--- What the exercise asks ---
The reply should contain the full listing exactly as written and no pictures at all.

--- Exercise data ---
■ ■ ■ ■ ■ ■ ■

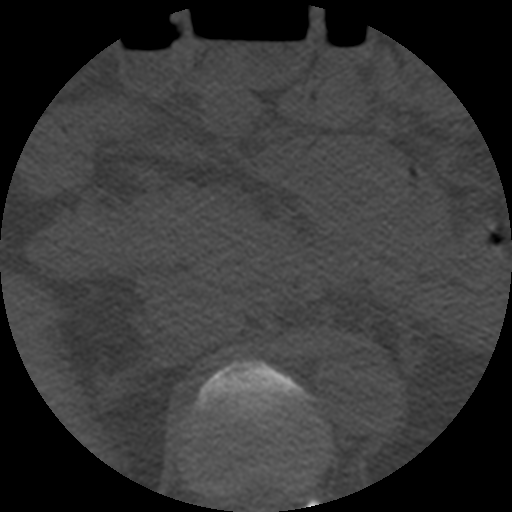
CT including the spine, one axial slice; position 227 of 508 along the scan axis; bone window (W 1800 / L 400 HU); 1.25 mm slice thickness; 512 × 512 image matrix, field of view 160 × 160 mm. Patient age 57 years. Case-level facts recorded for this patient, not image findings: primary cancer: prostate.
Outlined on this slice (semi-automatically segmented with operator editing):
- T11 vertebra: bounding box <287,470,315,490> (left, top, right, bottom; pixels)
- T12 vertebra: <189,360,316,504>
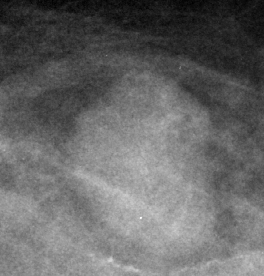
Crop from a digitized film mammogram around one marked abnormality, right breast, CC view.
- Mass, shape oval, margins circumscribed; BI-RADS assessment category 3; subtlety rating 5 on a 1 (subtle) to 5 (obvious) scale; pathology (as recorded): benign.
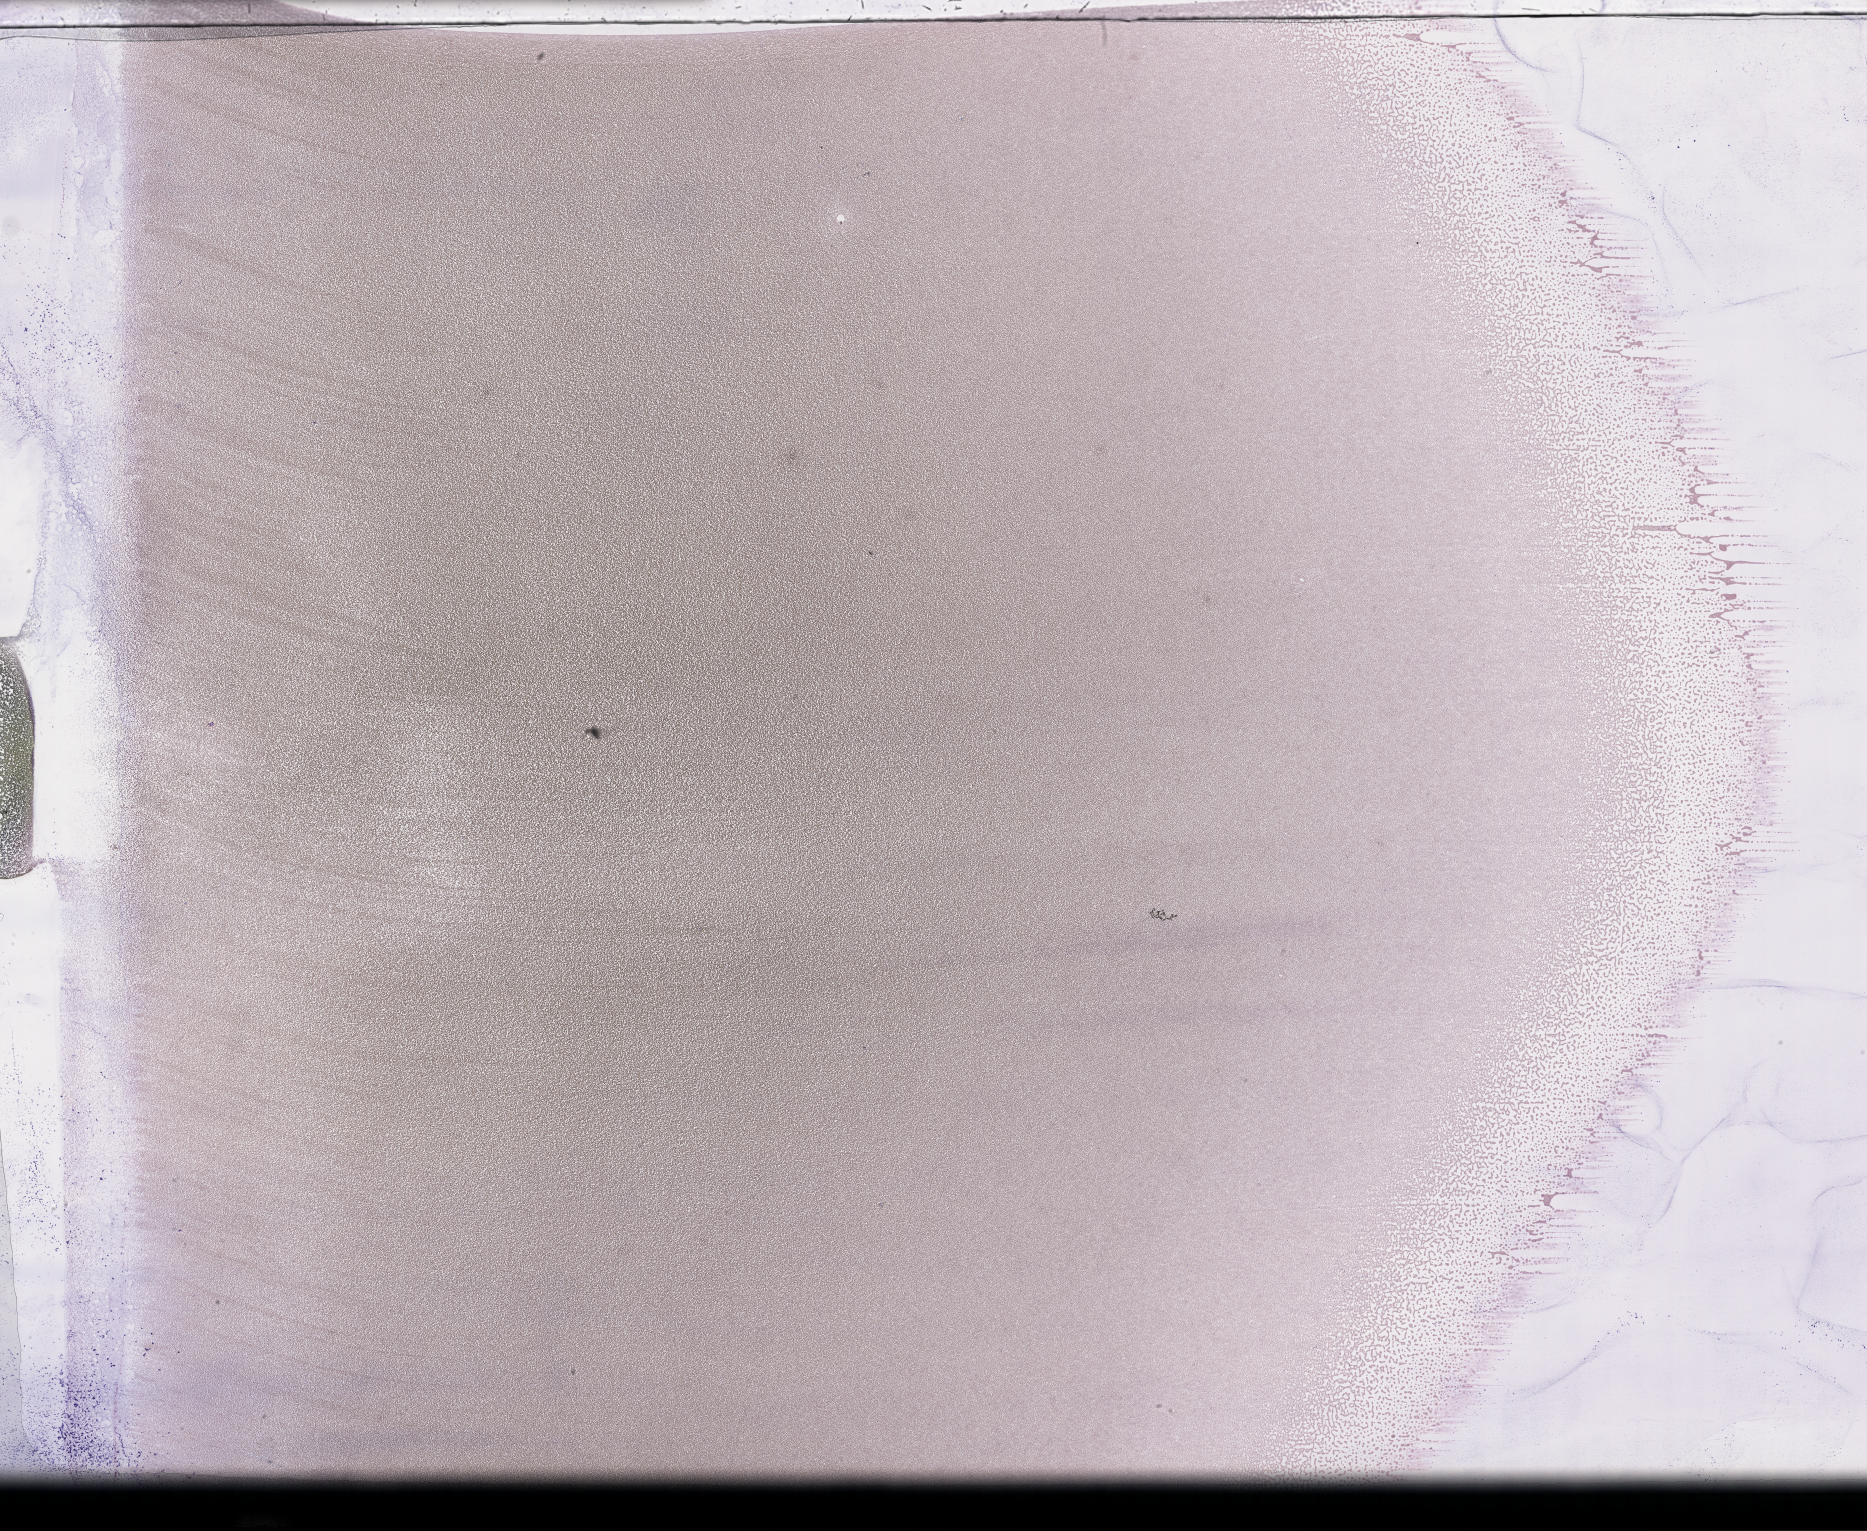
Whole-slide image of a whole blood smear, Wright-Giemsa stain, low-resolution overview of the scanned area, about 30.2 x 24.7 mm, collected on treatment. Patient: female.
From a patient with: Plasma Cell Myeloma.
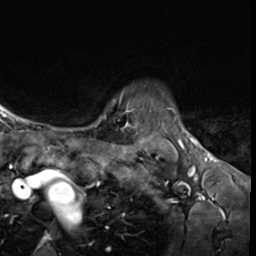
Breast MRI (dynamic contrast-enhanced), one axial slice; slice 53 of 64 in the series (ordered by position); cropped to one breast; dynamic contrast-enhanced series, time point 2 of 9 at this slice position (early post-contrast); 3 T; TE 1.6 ms, TR 4.8 ms; 2.5 mm slice thickness; 256 × 256 image matrix, field of view 197 × 197 mm. Female patient.
Outlined on this slice (semi-automatic segmentation, software-assisted and operator-edited):
- enhancing-tissue mask used for the functional tumour volume (all voxels passing the contrast-enhancement thresholds inside the analysis volume; usually the tumour): bounding box (x1, y1, x2, y2) in pixels: (87, 92, 130, 129)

■ ■ ■ ■ ■ ■ ■

--- Solution to this problem ---
CT including the spine, one axial slice; position 227 of 508 along the scan axis; bone window (W 1800 / L 400 HU); 1.25 mm slice thickness; 512 × 512 image matrix, field of view 160 × 160 mm. Patient age 57 years. Case-level facts recorded for this patient, not image findings: primary cancer: prostate.
Outlined on this slice (semi-automatically segmented with operator editing):
- T11 vertebra: bounding box <287,470,315,490> (left, top, right, bottom; pixels)
- T12 vertebra: <189,360,316,504>
Crop from a digitized film mammogram around one marked abnormality, right breast, CC view.
- Mass, shape oval, margins circumscribed; BI-RADS assessment category 3; subtlety rating 5 on a 1 (subtle) to 5 (obvious) scale; pathology (as recorded): benign.
Whole-slide image of a whole blood smear, Wright-Giemsa stain, low-resolution overview of the scanned area, about 30.2 x 24.7 mm, collected on treatment. Patient: female.
From a patient with: Plasma Cell Myeloma.
Breast MRI (dynamic contrast-enhanced), one axial slice; slice 53 of 64 in the series (ordered by position); cropped to one breast; dynamic contrast-enhanced series, time point 2 of 9 at this slice position (early post-contrast); 3 T; TE 1.6 ms, TR 4.8 ms; 2.5 mm slice thickness; 256 × 256 image matrix, field of view 197 × 197 mm. Female patient.
Outlined on this slice (semi-automatic segmentation, software-assisted and operator-edited):
- enhancing-tissue mask used for the functional tumour volume (all voxels passing the contrast-enhancement thresholds inside the analysis volume; usually the tumour): bounding box (x1, y1, x2, y2) in pixels: (87, 92, 130, 129)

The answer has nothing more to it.